Required action A: In the domain dispute decision, why did the Complainant file an amendment to the Complaint on June 23, 2009? Answer in one to three sentences.
Required action B:
Answer these questions from the domain dispute decision:
(i) On what date was the Complaint filed with the Center?
(ii) Who was appointed sole panelist?
(iii) In what year did the Complainant launch the magazine Details?

The Complainant is Advance Magazine Publishers Inc. of New York, United States of America, represented by Sabin Bermant & Gould, LLP, United States of America.
The Respondent is Moniker Privacy Services; Registrant, Registrant firstname.lastname@example.org / Registrant of Florida, United States of America; Hong Kong, SAR of China, respectively.
The disputed domain name <detailsmagazine.com> (“Domain Name”) is registered with Moniker Online Services, LLC.
The Complaint was filed with the WIPO Arbitration and Mediation Center (the “Center”) on June 17, 2009. On June 18, 2009, the Center transmitted by email to Moniker Online Services, LLC a request for registrar verification in connection with the Domain Name. On June 18, 2009, Moniker Online Services, LLC transmitted by email to the Center its verification response disclosing registrant and contact information for the Domain Name which differed from the named Respondent and contact information in the Complaint. In response to a notification by the Center that the Complaint was administratively deficient, the Complainant filed an amendment to the Complaint on June 23, 2009. The Center verified that the Complaint together with the amendment to the Complaint satisfied the formal requirements of the Uniform Domain Name Dispute Resolution Policy (the “Policy” or “UDRP”), the Rules for Uniform Domain Name Dispute Resolution Policy (the “Rules”), and the WIPO Supplemental Rules for Uniform Domain Name Dispute Resolution Policy (the “Supplemental Rules”).
In accordance with the Rules, paragraphs 2(a) and 4(a), the Center formally notified the Respondent of the Complaint, and the proceedings commenced on June 25, 2009. In accordance with the Rules, paragraph 5(a), the due date for Response was July 15, 2009. The Respondent did not submit any response. Accordingly, the Center notified the Respondent's default on July 16, 2009.
The Center appointed David Taylor as the sole panelist in this matter on July 22, 2009. The Panel finds that it was properly constituted. The Panel has submitted the Statement of Acceptance and Declaration of Impartiality and Independence, as required by the Center to ensure compliance with the Rules, paragraph 7.
The factual background is taken from the submissions contained in the Complaint and the exhibits annexed thereto.
The Complainant is Advance Magazine Publishers Inc., a magazine publisher incorporated under the laws of the United States (“US”). Through its unincorporated division, The Condé Nast Publications Inc., the Complainant publishes magazines such as The New Yorker, Glamour or Vogue.
In 1982, the Complainant launched a men's fashion and lifestyle magazine called “Details” which has since become one of the world's major men's magazines. The magazine Details reaches an average monthly audience of over 440,000 in the United States.
The Complainant owns numerous trade marks in the term DETAILS, including for instance, the following trade marks:
- US trade mark DETAILS, registration number 1,229,755, registered on March 8, 1983, in class 16;
- US trade mark DETAILS, registration number 2,059,160, registered on May 6, 1997, in class 9;
- US trade mark DETAILS, registration number 3,525,871, registered on October 28, 2008, in class 35;
- Hong Kong SAR of China trade mark DETAILS, registration number B1194/91, registered on February 26, 1988.

Dataset records:
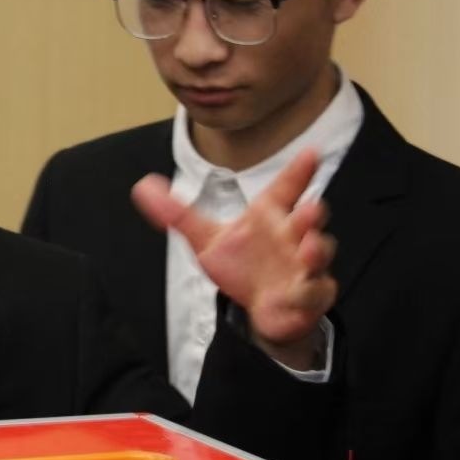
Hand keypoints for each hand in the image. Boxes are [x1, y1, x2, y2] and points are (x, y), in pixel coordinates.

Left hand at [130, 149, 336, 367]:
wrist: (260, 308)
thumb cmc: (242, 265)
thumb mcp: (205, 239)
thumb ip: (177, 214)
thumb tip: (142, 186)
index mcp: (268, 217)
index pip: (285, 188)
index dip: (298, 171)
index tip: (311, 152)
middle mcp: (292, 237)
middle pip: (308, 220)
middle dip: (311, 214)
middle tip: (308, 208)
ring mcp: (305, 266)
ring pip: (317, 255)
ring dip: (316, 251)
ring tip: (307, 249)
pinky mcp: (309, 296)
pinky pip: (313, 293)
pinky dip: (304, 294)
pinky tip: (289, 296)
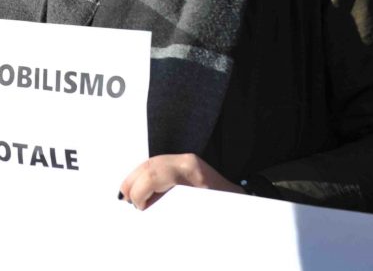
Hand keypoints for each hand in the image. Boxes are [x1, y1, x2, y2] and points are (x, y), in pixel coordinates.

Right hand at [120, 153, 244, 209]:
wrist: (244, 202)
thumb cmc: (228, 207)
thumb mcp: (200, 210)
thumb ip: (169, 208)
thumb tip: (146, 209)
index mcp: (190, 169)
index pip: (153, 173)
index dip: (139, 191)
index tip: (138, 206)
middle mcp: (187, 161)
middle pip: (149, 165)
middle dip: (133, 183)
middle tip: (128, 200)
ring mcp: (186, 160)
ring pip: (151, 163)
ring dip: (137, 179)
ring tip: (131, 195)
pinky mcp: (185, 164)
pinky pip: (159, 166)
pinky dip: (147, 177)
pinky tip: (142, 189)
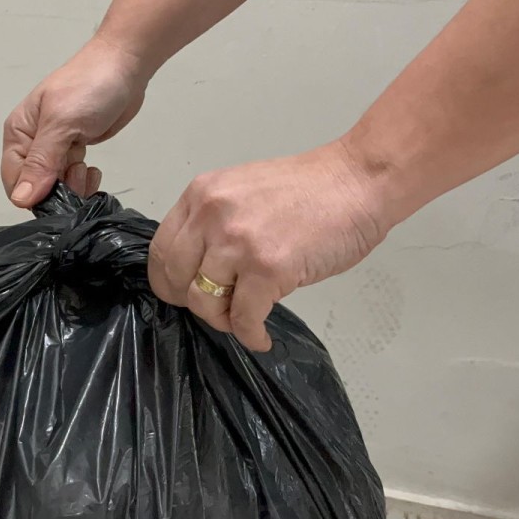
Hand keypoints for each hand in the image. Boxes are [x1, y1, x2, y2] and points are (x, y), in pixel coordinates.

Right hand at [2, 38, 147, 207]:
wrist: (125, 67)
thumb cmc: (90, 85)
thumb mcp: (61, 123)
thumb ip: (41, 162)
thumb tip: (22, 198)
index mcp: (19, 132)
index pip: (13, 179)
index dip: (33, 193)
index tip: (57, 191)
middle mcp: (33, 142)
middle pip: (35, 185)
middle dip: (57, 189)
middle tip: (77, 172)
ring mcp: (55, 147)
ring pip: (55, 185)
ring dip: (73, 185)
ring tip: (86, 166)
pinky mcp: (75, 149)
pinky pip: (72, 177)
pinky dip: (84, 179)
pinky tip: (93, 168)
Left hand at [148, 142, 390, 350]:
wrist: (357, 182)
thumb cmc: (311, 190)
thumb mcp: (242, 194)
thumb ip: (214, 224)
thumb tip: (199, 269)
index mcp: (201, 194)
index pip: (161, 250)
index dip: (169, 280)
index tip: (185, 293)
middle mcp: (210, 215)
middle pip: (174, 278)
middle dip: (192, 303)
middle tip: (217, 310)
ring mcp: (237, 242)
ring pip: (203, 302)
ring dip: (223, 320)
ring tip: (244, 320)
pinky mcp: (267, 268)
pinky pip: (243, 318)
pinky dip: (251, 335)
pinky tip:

Solution A: The Complainant filed the amendment in response to a notification from the Center that the Complaint was administratively deficient.

Solution B:
(i) June 17, 2009
(ii) David Taylor
(iii) 1982